In their selection of Jesse, the Chamber offered: “Under [Jesse’s] leadership, the Conservancy has expanded free programming, constructed the landmark Greenway Carousel at the Tiffany & Co. Foundation Grove, built a free Wi-Fi network, and installed major pieces of public art. Brackenbury was the creator and manager of the nationally recognized Greenway Mobile Eats Program, which has significantly grown the Conservancy’s earned income. The Conservancy’s programming, sustainable practices, and public art have all won awards under his stewardship.”
In the lead-up to the awards ceremony, honorees were asked to dedicate their acceptance speech to raising an issue of economic opportunity impacting the Boston region that they are committed to addressing. Read below for Jesse’s remarks, which elicited immediate support from all who’ve made it through a tough New England winter:
Thank you, Jim [Rooney], and thank you to the Chamber. I’m delighted to accept this award on behalf of The Greenway’s wonderful staff, Board, and donors.

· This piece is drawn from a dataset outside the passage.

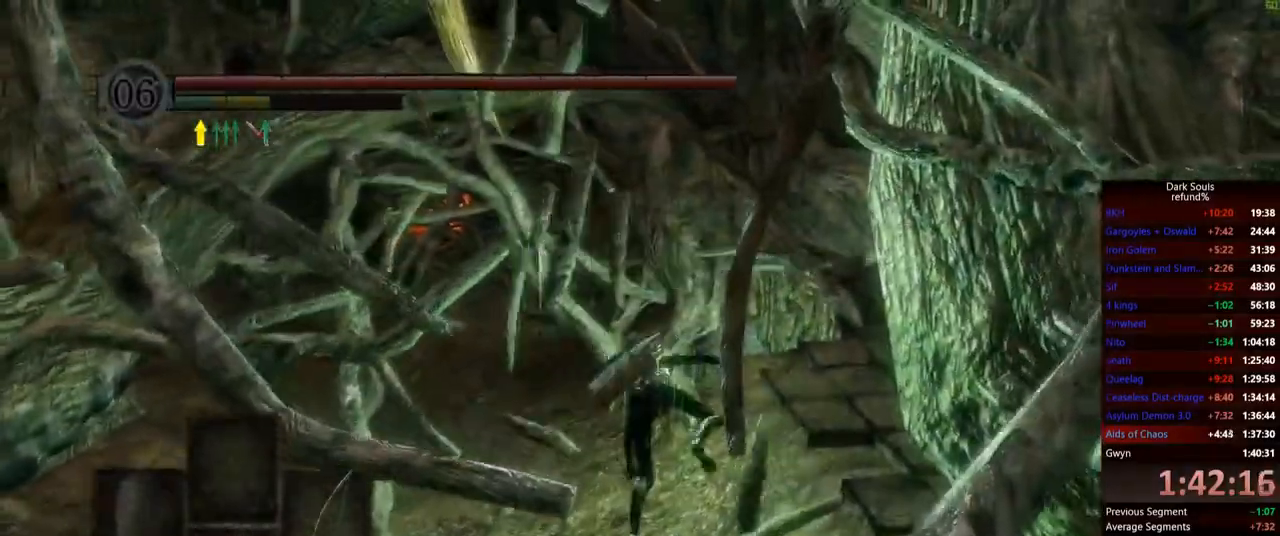
{"buttons": [], "left_stick": "up-left", "right_stick": "center", "events": [[134, "right_stick", "down-left"], [284, "right_stick", "center"], [501, "left_stick", "up-left"]]}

The Greenway was once tagged as the ‘Empty Way’ by the Boston Globe. But today, the park is flourishing with 300 free events, The Greenway Carousel at The Tiffany & Co. Foundation Grove, and contemporary public art exhibits like the recent Janet Echelman aerial sculpture.
The Greenway annually draws 1.1 million trackable visitors plus millions more who passively enjoy the park. And the Globe now calls The Greenway “the people’s park” and “the most unconditionally happy place in Boston.”
Not only does The Greenway improve our quality of life, it’s also an economic driver. Our food trucks and free Wi-Fi draw financial district workers, who hold business meetings in Adirondack chairs and over beers in the park.
That said, we see a major economic and quality-of-life opportunity for Greater Boston: Winter.
Since Boston can’t get rid of winter, we need to embrace it. Unlike other world-class, cold-weather cities, Boston isn’t making the most of our snow-filled months. Our infrastructure is ill-prepared and our recreational options limited.
A new fourth-season identity would help both economically and competitively.
Ottawa has Winterlude, Quebec has Carnivale and Montreal has Igloofest. Chicago, Denver and Philly boast enviable holiday markets. And New York has Bryant Park’s Winter Village, the Union Square Holiday Market, and Rockefeller Center’s tree lighting and ice skating. Boston’s winter activity? Moving parking space savers.
The Winter Cities Institute – yes, there is such a thing – sums it up well: “The best winter cities plan for and pay attention to the details of winter livability. They find opportunities for innovation… and embrace the season.”
Just as The Greenway’s warm-weather activation has boosted quality of life and surrounding property values, winter improvements can similarly be a catalyst for economic growth in Greater Boston.
Winter is challenging, and the solutions will require time and investment. I look forward to working with the impressive leaders in this room and around Boston to make our city an appealing place to live, work, and visit ALL 12 months of the year.
Thank you again.
On behalf of the staff at The Greenway, we congratulate Jesse on this honor and thank the Boston Chamber for recognizing his hard work. Now we hope you’ll work with us to activate Boston in winter!